Trajo una despedida. No me lo esperaba, cierto, pero era necesario. Todo lo mejor para ti, donde quiera que te encuentres.

Me hizo recordar algunas situaciones con personas que ya no están, con las que me acabé dando en la madre, pero al final, sacamos el orgullo y salimos adelante.

Trajo otro reto más, en forma de medalla - mañana si es que se puede, narraremos lo ocurrido-.

Finalmente, en los trabajos, trajo mucho éxito.
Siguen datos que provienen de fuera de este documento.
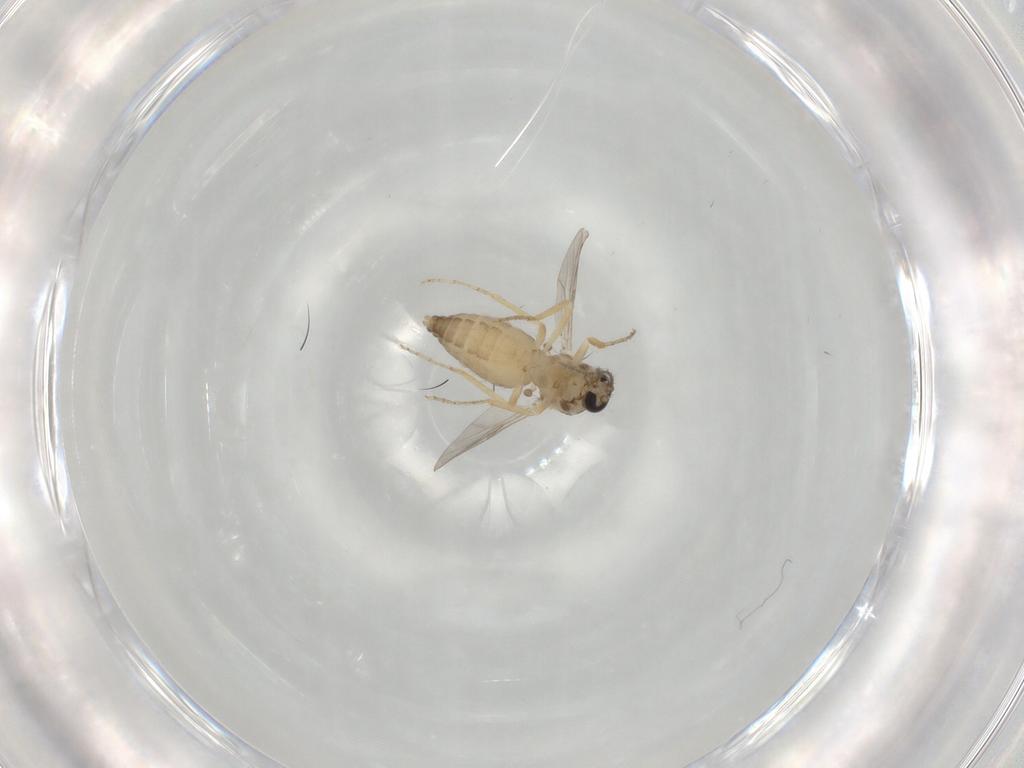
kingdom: Animalia
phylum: Arthropoda
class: Insecta
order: Diptera
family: Ceratopogonidae
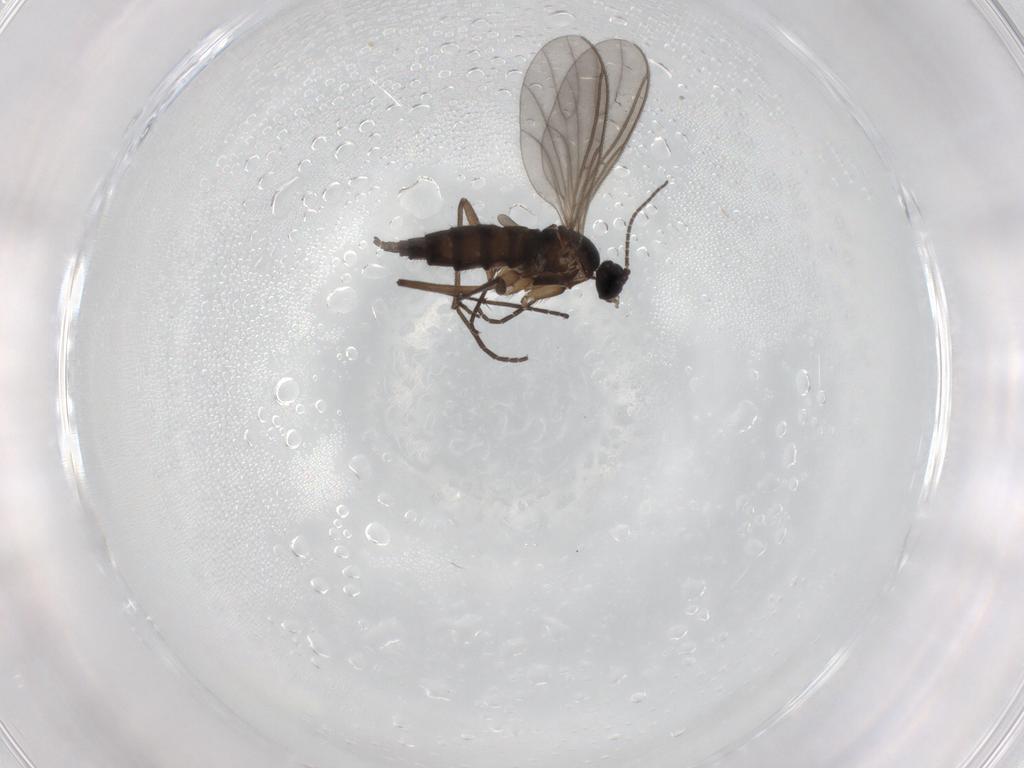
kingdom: Animalia
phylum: Arthropoda
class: Insecta
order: Diptera
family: Sciaridae
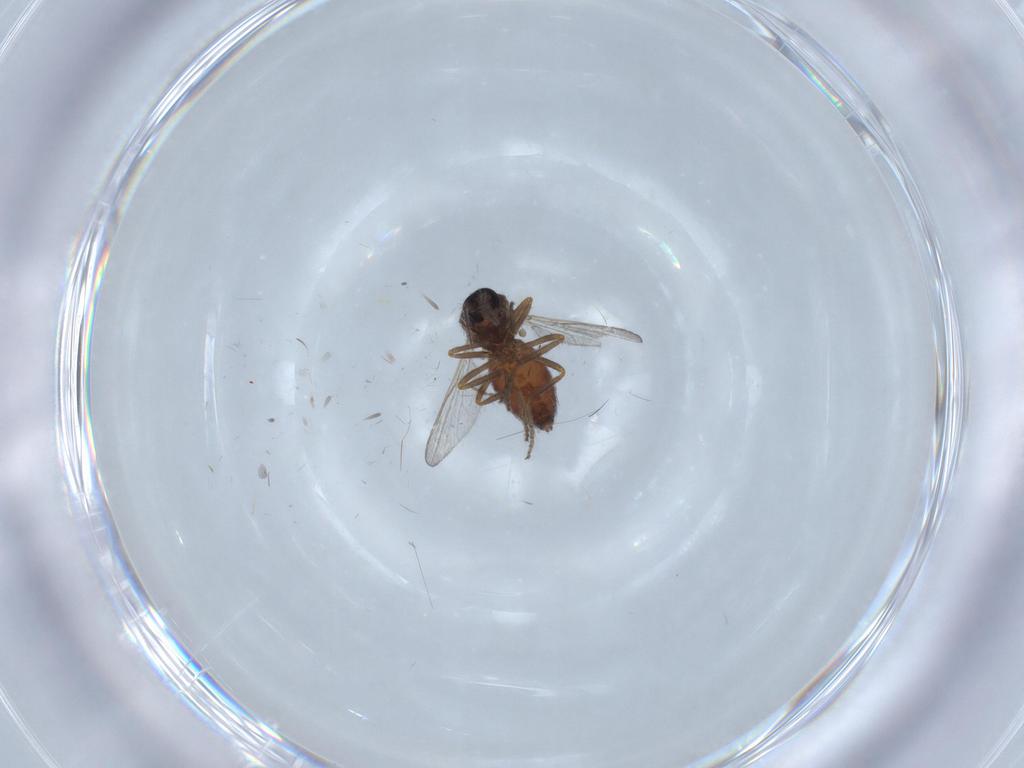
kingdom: Animalia
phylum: Arthropoda
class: Insecta
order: Diptera
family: Ceratopogonidae
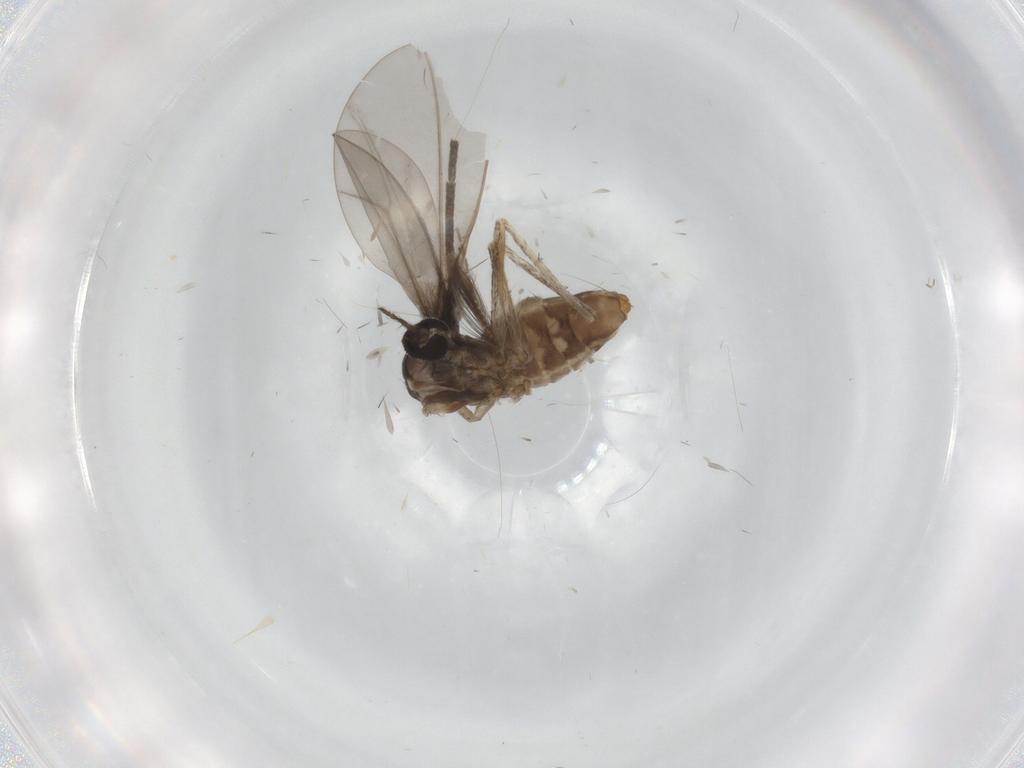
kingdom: Animalia
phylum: Arthropoda
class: Insecta
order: Diptera
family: Cecidomyiidae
Sobre todo las jornadas de Champions League en la página dejaron muchos aplausos que se agradecen, aunque la chinga sea bastante.

No sé si haya estado bien y mal, pero me quedo en paz. Mucho es lo aprendido y mejor aún lo que viene. El apoyo de la gente, vieja y nueva, es más que indispensable, y rumbo al reto final de noviembre, el que estén conmigo significa mucho. En la medida de lo posible, siempre y cuando así lo quieran, ahí estaré.

Y como ya es costumbre -aprovechando que en unas horas que despertemos será Octubre, primero denle play a la rola, y ya después empiezan con sus cursilerías.



PD. El penúltimo día me enteré de la enfermedad de una persona a la que estimo mucho, que trabajó conmigo, que siempre ha apoyado este tiradero de cagada y ha disfrutado con todas y cada una de mis babosadas. Hoy, antes de que acabe el mes, te deseo todo lo mejor. ¡NO ESTÁS SOLA! Mucha fuerza y huevos...como los que siempre has mostrado. Un beso gigante.